**Teks Latihan**
== == ==

Antarajabar.com - Pusat Pelayanan Terpadu Pemberdayaan Perempuan dan Anak (P2TP2A) Provinsi Jawa Barat merencanakan seluruh sekolah menjadi sekolah berbasis ramah anak, mengingat kekerasan terhadap anak semakin menjadi.
       
"Kami rencanakan seluruh SMA di Jabar tahun depan berbasis ramah anak," kata Ketua Pusat Pelayanan Terpadu Pemberdayaan Perempuan dan Anak (P2TP2A) Provinsi Jabar, Netty Heryawan saat Diseminasi Informasi melalui video conference melindungi anak dari tayangan kekerasan di media di Gedung Badan Koordinasi Pemerintahan dan Pembangunan (BKPP) Wilayah Cirebon di Kota Cirebon, Senin.

== == ==

**Data Tercatat**

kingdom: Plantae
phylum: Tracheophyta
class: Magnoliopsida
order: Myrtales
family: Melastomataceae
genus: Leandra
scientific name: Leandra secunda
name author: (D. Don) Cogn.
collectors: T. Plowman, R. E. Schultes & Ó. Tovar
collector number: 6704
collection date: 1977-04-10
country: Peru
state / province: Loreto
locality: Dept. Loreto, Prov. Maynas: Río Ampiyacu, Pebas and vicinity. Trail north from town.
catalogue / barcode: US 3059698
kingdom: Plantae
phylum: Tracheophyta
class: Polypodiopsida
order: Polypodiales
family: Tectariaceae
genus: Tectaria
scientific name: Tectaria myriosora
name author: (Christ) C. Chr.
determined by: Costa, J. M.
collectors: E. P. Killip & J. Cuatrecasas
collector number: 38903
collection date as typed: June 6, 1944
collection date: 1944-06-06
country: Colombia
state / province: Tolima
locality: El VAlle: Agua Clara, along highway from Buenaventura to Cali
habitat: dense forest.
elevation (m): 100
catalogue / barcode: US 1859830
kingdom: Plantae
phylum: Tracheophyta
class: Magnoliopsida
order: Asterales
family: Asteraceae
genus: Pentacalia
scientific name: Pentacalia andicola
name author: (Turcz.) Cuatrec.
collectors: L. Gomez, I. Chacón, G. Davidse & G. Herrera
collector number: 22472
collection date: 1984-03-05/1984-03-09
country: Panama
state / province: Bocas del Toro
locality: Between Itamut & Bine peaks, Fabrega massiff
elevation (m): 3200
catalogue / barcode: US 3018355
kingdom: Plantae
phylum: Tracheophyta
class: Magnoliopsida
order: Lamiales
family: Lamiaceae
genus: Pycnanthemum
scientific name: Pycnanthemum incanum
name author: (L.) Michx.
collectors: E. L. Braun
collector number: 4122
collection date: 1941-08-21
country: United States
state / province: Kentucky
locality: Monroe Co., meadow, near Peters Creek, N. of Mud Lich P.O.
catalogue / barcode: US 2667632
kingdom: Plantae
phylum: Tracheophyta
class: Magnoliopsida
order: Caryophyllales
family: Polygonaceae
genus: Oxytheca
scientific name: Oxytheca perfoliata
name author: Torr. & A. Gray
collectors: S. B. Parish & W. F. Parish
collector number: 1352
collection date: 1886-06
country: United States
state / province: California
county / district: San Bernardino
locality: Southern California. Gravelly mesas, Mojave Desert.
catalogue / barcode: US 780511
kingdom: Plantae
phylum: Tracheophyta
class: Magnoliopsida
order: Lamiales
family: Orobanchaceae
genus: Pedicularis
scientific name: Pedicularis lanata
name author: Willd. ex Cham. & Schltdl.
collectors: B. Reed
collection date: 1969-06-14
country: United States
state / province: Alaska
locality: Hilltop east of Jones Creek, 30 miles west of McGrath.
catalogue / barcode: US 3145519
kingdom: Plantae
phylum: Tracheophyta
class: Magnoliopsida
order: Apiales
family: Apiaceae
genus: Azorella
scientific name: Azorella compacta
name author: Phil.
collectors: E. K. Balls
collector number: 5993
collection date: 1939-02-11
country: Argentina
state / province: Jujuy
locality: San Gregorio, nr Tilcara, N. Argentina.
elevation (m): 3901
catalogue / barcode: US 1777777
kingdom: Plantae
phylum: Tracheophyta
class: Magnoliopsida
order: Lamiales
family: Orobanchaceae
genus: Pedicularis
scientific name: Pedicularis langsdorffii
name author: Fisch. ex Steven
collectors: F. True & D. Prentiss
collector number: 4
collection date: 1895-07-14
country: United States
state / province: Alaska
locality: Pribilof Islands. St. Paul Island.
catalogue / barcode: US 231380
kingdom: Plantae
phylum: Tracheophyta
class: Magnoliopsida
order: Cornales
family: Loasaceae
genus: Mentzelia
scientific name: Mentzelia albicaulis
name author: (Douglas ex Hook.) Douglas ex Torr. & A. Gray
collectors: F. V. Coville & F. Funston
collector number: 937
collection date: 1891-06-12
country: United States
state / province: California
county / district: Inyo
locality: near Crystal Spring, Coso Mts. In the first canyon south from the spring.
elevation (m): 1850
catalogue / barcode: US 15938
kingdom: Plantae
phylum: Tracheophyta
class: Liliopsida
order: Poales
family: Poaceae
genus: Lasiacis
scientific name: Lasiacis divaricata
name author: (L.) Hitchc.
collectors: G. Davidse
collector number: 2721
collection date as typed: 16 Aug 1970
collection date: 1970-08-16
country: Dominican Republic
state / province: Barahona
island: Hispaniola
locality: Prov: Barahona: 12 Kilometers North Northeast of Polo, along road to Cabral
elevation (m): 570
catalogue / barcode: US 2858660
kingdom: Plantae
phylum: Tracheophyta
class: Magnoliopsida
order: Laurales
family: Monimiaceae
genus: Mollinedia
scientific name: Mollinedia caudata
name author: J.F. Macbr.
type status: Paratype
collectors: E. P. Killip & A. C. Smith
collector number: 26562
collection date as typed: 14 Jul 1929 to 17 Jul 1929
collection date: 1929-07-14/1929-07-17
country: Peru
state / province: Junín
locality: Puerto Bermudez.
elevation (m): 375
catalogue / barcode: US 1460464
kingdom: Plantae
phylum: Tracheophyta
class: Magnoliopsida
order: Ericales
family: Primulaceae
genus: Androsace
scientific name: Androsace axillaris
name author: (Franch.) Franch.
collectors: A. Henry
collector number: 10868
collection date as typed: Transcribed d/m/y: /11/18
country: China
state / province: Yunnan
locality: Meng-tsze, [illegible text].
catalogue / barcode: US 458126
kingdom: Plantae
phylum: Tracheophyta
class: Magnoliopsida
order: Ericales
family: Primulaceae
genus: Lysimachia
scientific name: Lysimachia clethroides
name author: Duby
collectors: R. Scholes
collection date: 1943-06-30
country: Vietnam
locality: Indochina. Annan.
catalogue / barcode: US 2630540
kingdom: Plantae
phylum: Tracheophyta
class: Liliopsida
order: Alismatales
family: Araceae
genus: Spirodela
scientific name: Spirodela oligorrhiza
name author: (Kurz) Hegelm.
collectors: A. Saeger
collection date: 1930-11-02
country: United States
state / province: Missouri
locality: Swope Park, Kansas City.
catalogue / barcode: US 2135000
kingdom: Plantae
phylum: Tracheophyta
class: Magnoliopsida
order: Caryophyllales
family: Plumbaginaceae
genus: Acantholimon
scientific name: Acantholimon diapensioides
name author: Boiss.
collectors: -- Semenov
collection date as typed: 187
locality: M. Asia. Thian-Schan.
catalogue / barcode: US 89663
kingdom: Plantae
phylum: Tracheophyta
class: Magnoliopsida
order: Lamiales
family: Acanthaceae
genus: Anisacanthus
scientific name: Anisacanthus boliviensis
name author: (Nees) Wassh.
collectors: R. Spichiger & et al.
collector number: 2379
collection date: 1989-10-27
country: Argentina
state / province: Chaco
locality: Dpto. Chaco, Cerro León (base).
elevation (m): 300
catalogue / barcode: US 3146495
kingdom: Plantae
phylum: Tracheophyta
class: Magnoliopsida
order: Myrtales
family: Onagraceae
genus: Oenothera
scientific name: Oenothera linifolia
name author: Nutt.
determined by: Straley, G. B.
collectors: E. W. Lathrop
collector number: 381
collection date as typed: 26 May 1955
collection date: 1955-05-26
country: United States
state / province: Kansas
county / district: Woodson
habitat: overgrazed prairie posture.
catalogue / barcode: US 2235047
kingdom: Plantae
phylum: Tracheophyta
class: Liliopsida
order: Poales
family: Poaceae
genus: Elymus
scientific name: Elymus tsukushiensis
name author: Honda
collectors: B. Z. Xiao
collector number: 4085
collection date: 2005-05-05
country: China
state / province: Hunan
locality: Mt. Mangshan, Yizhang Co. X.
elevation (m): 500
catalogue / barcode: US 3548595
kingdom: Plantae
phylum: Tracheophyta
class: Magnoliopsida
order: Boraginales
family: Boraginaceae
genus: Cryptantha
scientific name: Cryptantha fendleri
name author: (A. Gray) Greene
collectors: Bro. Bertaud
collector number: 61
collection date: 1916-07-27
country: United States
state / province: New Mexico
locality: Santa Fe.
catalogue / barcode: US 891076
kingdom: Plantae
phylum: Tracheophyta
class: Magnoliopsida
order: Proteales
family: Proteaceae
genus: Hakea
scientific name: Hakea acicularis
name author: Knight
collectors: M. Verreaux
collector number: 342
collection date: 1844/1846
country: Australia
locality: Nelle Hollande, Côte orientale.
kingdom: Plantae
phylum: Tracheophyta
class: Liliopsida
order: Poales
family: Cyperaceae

== == ==

**Petunjuk Tugas**
Kutip kembali seluruh teks latihan secara utuh, kata demi kata. Daftar tersebut tidak berkaitan dengan teks latihan.

**Hasil Latihan**
Antarajabar.com - Pusat Pelayanan Terpadu Pemberdayaan Perempuan dan Anak (P2TP2A) Provinsi Jawa Barat merencanakan seluruh sekolah menjadi sekolah berbasis ramah anak, mengingat kekerasan terhadap anak semakin menjadi.
       
"Kami rencanakan seluruh SMA di Jabar tahun depan berbasis ramah anak," kata Ketua Pusat Pelayanan Terpadu Pemberdayaan Perempuan dan Anak (P2TP2A) Provinsi Jabar, Netty Heryawan saat Diseminasi Informasi melalui video conference melindungi anak dari tayangan kekerasan di media di Gedung Badan Koordinasi Pemerintahan dan Pembangunan (BKPP) Wilayah Cirebon di Kota Cirebon, Senin.